Exercise goal
Please reproduce the records word for word, starting at the line that contains "pose: elev=340.7 azim=314.2" and ending at the final line of the records.
++++ Provided records
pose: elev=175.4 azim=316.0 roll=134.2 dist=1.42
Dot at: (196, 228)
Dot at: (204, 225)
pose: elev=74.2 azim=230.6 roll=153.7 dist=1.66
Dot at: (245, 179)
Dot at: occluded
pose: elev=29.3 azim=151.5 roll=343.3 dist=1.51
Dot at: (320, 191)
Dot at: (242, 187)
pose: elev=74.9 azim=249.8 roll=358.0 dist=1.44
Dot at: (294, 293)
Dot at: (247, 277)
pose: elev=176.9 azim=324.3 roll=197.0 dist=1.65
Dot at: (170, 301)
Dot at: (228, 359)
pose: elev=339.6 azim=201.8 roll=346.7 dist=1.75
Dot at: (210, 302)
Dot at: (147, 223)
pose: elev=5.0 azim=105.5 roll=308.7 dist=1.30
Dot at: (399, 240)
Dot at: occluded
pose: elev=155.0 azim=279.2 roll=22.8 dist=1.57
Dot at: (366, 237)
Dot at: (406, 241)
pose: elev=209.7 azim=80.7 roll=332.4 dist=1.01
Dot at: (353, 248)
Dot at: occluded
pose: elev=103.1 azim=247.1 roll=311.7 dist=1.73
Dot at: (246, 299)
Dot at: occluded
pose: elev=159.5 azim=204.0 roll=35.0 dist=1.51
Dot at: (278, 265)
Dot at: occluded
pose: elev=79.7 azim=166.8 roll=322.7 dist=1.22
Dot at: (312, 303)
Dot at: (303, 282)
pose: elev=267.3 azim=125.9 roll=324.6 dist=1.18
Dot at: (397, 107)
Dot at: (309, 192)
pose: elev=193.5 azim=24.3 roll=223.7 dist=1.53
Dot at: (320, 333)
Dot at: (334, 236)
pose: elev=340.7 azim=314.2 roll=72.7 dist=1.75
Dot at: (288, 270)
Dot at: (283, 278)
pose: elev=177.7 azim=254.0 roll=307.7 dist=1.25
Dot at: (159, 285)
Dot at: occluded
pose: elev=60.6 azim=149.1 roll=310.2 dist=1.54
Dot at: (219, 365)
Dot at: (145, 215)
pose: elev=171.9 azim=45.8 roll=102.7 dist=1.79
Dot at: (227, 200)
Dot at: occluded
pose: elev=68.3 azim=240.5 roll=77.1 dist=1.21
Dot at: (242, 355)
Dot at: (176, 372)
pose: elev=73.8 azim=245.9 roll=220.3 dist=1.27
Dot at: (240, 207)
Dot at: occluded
++++++++
Solution to the exercise
pose: elev=340.7 azim=314.2 roll=72.7 dist=1.75
Dot at: (288, 270)
Dot at: (283, 278)
pose: elev=177.7 azim=254.0 roll=307.7 dist=1.25
Dot at: (159, 285)
Dot at: occluded
pose: elev=60.6 azim=149.1 roll=310.2 dist=1.54
Dot at: (219, 365)
Dot at: (145, 215)
pose: elev=171.9 azim=45.8 roll=102.7 dist=1.79
Dot at: (227, 200)
Dot at: occluded
pose: elev=68.3 azim=240.5 roll=77.1 dist=1.21
Dot at: (242, 355)
Dot at: (176, 372)
pose: elev=73.8 azim=245.9 roll=220.3 dist=1.27
Dot at: (240, 207)
Dot at: occluded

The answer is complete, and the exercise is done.